Each lending platform has unique criteria for approval, so review the requirements and get prequalified before you apply to gauge your approval odds and potential terms.
As for business loans, Kiva’s process is quite different from traditional lenders:
- Get prequalified, then fill out an application, providing details about yourself and your business.
- Upon approval, you’ll have 15 days to invite friends and family members to lend to you.
- Once you’ve found enough lenders in your network, your profile is listed on Kiva’s website for up to 30 days.
- Once your loan is funded, you’ll start making monthly payments.
Kiva does not require a minimum credit score to get approved.
Is a peer-to-peer personal loan right for me?
If you’re considering a personal loan, it’s wise to consider all types of lenders, including P2P lending platforms. This is true if you have excellent credit and want to minimize your interest costs or you have bad credit and need a loan without strict credit requirements.
But as with any personal loan, it’s essential to consider the following features before you apply:
- Interest rate quotes
- Origination fees
- Loan amounts
- Repayment terms
- Eligibility criteria
Alternatives to peer-to-peer loans
If you want options beyond P2P loans, keep these alternatives in mind:
- Traditional personal loans: It’s often best to go with the lender or platform that offers you the best terms, regardless of whether it’s a P2P or traditional personal loan. So be sure to include different types of lenders as you shop.

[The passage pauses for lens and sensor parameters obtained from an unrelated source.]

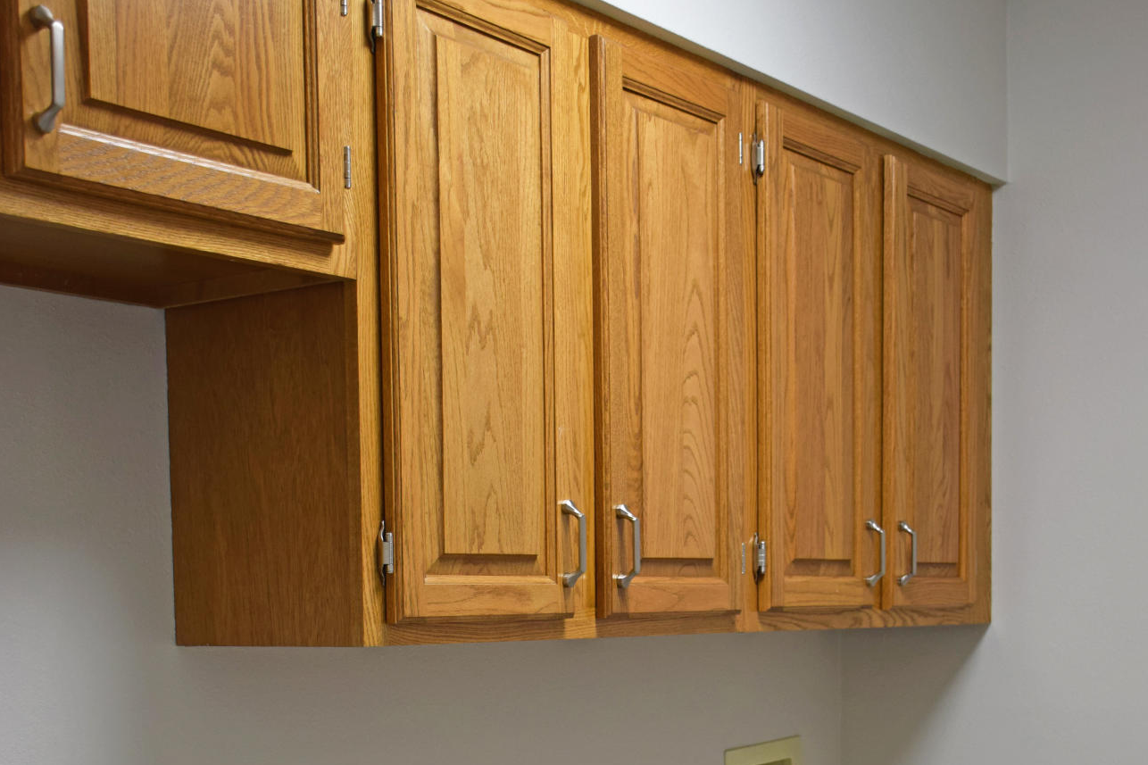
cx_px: 587
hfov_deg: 35.6
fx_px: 1785
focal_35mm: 56
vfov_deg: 23.4
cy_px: 720
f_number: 4
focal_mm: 24
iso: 450
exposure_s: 1/60
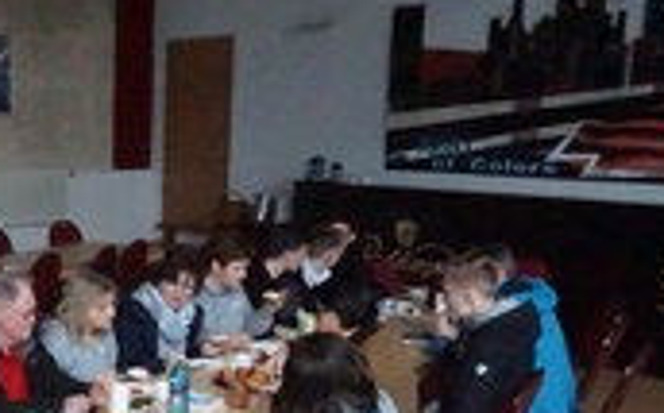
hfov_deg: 31.9
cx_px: -54
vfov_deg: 22.4
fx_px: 1030
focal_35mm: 57
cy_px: 320
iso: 16000
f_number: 16
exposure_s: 1/200
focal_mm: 16
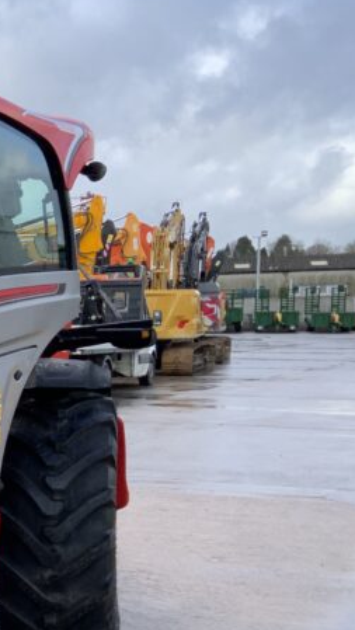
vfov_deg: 29.0
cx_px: -279
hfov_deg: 14.7
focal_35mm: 72
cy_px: 456
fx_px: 1203
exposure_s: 1/367
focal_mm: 3
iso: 16
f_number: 1.8
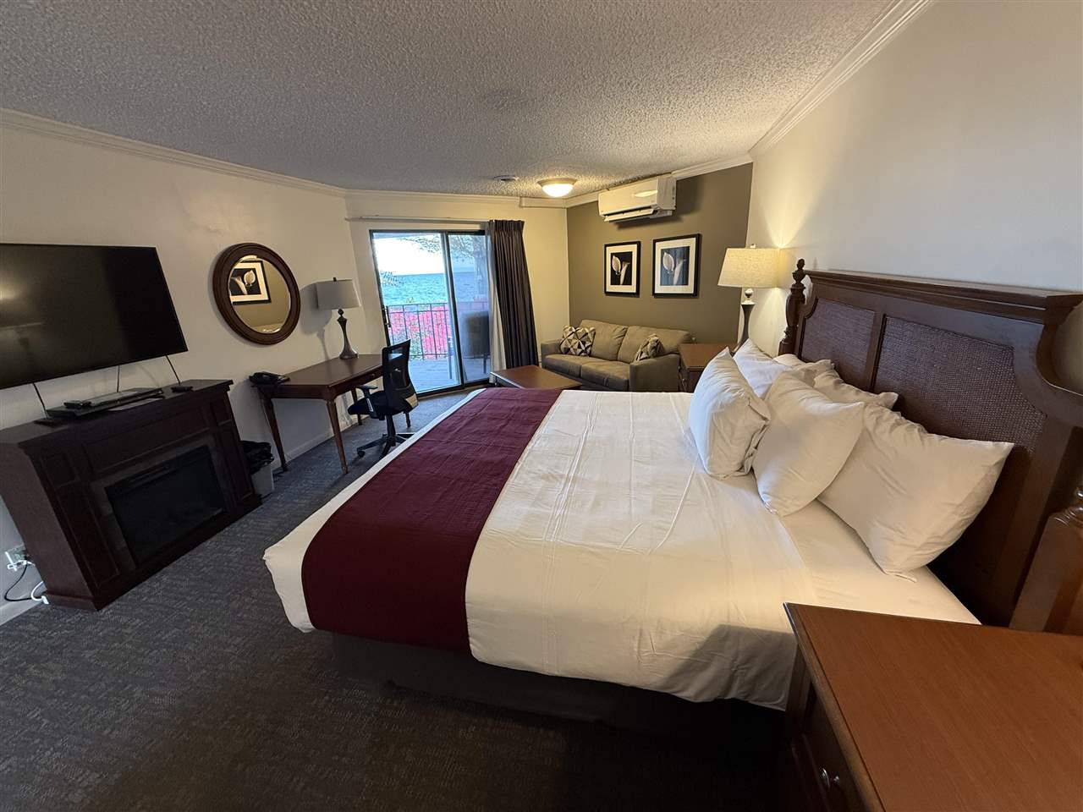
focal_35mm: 14
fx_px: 438
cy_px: 406
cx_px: 542
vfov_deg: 85.7
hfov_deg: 102.1
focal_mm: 2.22
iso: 250
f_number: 2.2
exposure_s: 1/60
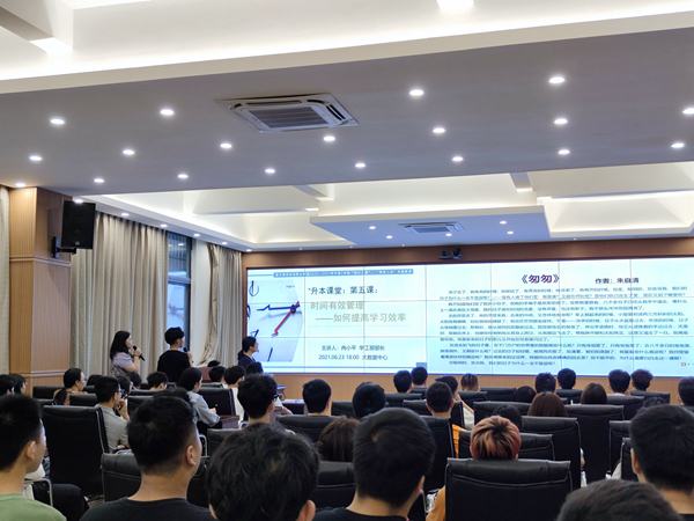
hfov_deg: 46.8
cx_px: 347
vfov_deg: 36.0
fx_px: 802
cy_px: 260
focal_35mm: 40
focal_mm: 6.72
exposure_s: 1/50
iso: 84
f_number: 1.69
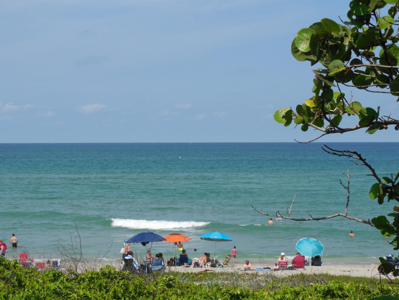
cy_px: 150
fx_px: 818
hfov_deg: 27.4
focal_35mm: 71
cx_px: 200
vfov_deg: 20.7
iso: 125
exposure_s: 1/1250
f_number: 4.4
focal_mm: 12.6
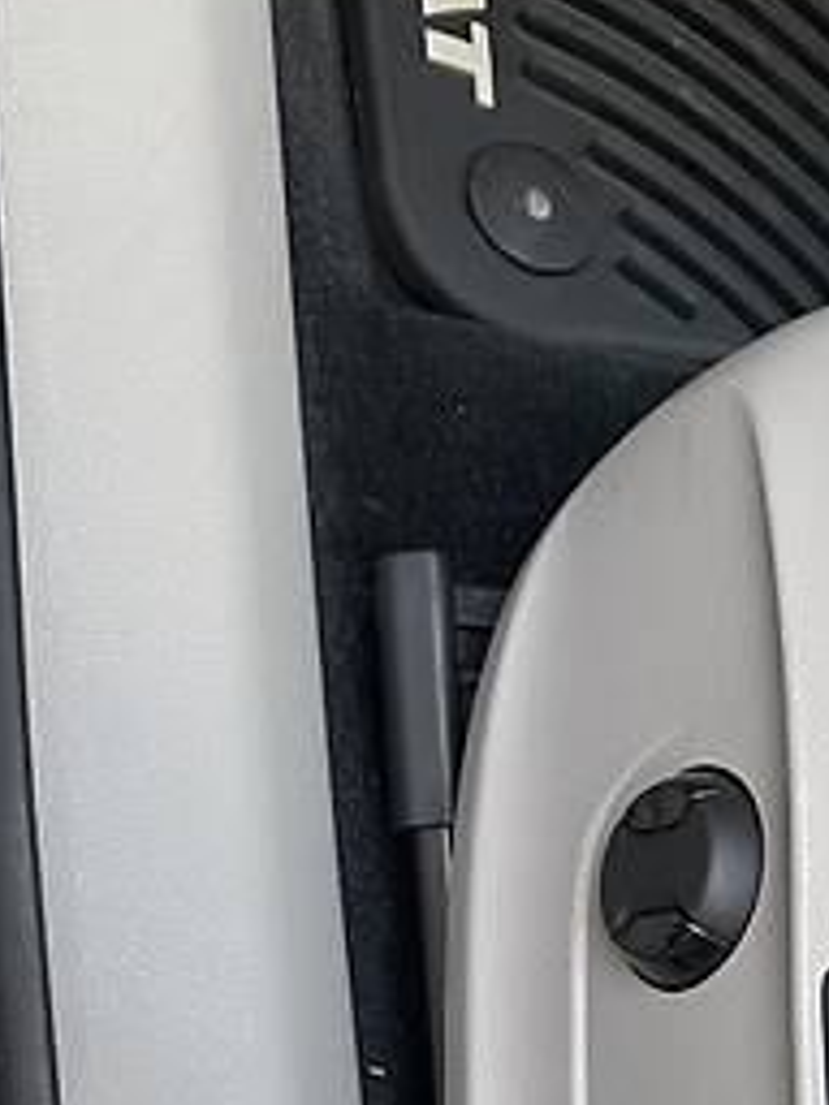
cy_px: 1234
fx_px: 1948
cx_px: 782
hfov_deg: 23.3
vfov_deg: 28.6
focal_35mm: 61
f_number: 1.8
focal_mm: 4.2
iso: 125
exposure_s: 1/69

- Credit cards: If you have good credit, you may be able to qualify for a credit card with an introductory 0% APR on purchases, balance transfers, or both. Depending on what you need, this option can save you significant money and offer more flexibility with your monthly payments.
- Loan from a loved one: If your credit is in bad shape or you don’t want the credit impact of a personal loan, consider asking a friend to lend you money—or accepting a loan from your parents or another family member. To avoid damaging your relationship, it’s wise to draw up an official contract for repayment and to pay off the loan on time or early.
Before you proceed, research and compare all your options to determine the best fit for you and your needs.